A Machine Learning Framework for Knowledge Discovery
by Prof Abhishek Singh, IISC Bangalore, India
Date: 21/11/2023 |Time: 11:00 AM to 12:00 PM | Venue: K-G14-256, Webster 256
Bio: Prof. Abhishek K. Singh is currently a Professor in the Materials Research Centre at IISc, Bangalore. He did his PhD from the Institute of Materials Research, Tohoku University, Japan. He was a JSPS Postdoctoral fellow. He has also worked as a postdoctoral research associate at University of California Santa Barbara, and Rice University, Houston, USA. His group IISC Bangalore is leading an effort in designing materials for target applications using data-driven methods. His group has established India’s first computational materials database aNANt. He is currently leading the materials informatics initiative of IISc (MI3).
Prof. Singh has published ~190 papers. His work has received more than 10,000 citations, and his current h-index is 55. He is a recipient of the Materials Research Society of India medal in 2014, the distinguished lectureship award of the Chemical Society of Japan in 2020, JSPS invitation fellowship in 2020. He is the current Chair of the Office of International Relations IISc.

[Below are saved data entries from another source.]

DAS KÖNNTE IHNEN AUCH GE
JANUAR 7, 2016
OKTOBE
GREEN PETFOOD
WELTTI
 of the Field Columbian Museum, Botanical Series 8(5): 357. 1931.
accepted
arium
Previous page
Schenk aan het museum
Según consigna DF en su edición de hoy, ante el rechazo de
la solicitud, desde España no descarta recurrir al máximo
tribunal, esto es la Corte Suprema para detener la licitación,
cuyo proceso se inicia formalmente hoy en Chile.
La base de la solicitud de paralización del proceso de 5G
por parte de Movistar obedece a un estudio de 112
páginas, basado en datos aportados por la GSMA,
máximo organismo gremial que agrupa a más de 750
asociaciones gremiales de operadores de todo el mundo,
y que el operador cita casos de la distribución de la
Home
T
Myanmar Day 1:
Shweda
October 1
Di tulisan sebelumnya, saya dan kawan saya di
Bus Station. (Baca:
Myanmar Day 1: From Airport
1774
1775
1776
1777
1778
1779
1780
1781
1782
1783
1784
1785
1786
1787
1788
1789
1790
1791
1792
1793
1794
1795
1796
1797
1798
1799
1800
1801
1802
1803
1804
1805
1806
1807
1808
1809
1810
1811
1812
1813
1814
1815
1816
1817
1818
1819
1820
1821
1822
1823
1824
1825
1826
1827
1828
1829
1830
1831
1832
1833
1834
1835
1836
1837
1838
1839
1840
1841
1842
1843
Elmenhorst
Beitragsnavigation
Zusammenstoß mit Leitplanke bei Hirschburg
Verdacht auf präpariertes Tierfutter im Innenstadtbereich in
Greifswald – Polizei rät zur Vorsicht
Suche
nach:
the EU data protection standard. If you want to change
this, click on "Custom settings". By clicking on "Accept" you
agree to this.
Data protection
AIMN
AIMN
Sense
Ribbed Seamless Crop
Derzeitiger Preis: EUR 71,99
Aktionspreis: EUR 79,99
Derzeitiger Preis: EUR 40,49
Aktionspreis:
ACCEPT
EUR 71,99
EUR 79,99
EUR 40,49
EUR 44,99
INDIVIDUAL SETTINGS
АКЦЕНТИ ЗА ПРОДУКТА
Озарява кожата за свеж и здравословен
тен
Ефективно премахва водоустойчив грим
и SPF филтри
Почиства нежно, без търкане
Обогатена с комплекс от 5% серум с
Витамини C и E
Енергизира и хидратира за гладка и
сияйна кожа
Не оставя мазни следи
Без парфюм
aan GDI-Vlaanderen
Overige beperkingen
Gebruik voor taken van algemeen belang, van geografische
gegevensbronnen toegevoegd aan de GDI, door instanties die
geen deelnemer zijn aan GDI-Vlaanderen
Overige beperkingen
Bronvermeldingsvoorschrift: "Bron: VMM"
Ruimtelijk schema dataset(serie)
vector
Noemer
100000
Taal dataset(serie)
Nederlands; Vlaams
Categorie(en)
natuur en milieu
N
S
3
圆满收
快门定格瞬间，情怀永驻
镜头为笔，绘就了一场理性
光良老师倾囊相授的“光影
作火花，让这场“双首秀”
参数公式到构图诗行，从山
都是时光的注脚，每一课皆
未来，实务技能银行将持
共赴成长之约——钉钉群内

Abstract : Data driven machine learning methods in materials science are emerging as one of the promising tools for expanding the discovery domain of materials to unravel useful knowledge. In this talk, the power of these methods will be illustrated by covering two major aspects, namely, development of prediction models and establishment of hidden connections. For the first aspect, we have developed accurate prediction models for various computationally expensive physical properties such as band gap, band edges and lattice thermal conductivity. The prediction model for band gap and band edges are developed on 2D family of materials -MXene, which are very promising for a wide range of electronic to energy applications, which rely on accurate estimation of band gap and band edges. These models are developed with GW level accuracy and hence can accelerate the screening of desired materials by estimating the band gaps and band edges in a matter of minutes. For the lattice thermal conductivity prediction model, an exhaustive database of bulk materials is prepared. By employing the high-throughput approach, several ultra-low and ultra-high lattice thermal conductivity compounds are predicted. The property map is generated from the high-throughput approach, and four simple features directly related to the physics of lattice thermal conductivity are proposed. The performance of the model is far superior than the physics-based Slack model, highlighting the simplicity and power of the proposed machine learning models. For the second aspect, we have connected the otherwise independent electronic and thermal transport properties. The role of bonding attributes in establishing this relationship is unraveled by machine learning. An accurate machine learning model for thermal transport properties is proposed, where electronic transport and bonding characteristics are employed as descriptors. I will discuss the application of ML in establishing the complex structure-property relations in alloys.